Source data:
__________
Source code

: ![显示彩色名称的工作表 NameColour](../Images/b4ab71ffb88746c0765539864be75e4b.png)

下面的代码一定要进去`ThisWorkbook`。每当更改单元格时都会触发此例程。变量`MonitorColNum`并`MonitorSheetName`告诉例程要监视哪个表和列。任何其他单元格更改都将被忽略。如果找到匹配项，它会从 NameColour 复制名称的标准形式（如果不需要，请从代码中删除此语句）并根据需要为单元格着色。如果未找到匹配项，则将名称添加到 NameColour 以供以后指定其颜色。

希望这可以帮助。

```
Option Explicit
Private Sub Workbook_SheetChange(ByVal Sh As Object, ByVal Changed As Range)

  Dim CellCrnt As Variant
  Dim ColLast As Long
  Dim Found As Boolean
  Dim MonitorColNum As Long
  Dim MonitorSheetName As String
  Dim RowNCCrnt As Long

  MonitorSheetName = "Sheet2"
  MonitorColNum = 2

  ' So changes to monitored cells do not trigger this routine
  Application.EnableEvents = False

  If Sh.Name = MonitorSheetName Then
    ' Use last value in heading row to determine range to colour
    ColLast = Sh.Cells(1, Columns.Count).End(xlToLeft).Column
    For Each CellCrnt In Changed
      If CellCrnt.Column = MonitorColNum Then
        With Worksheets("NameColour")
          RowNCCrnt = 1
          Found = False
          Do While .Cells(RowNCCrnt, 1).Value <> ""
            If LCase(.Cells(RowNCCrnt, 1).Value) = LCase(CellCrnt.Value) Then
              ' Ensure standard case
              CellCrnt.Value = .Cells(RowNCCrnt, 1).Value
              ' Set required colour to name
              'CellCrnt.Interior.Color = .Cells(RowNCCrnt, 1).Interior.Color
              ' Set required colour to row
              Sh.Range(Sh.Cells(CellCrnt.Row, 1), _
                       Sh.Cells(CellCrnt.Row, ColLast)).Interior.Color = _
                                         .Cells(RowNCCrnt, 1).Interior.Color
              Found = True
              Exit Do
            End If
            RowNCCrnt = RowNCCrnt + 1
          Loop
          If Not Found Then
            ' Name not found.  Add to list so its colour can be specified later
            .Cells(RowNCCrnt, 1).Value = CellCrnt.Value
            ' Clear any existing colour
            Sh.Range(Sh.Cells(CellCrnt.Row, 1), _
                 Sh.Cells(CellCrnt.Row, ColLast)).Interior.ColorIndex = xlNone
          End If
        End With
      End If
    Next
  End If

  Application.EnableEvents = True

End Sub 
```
__________
[What you should do]: Filter the records above for the string "EnableEvents" and copy each matching line.

[Task solution]:
  Application.EnableEvents = False
  Application.EnableEvents = True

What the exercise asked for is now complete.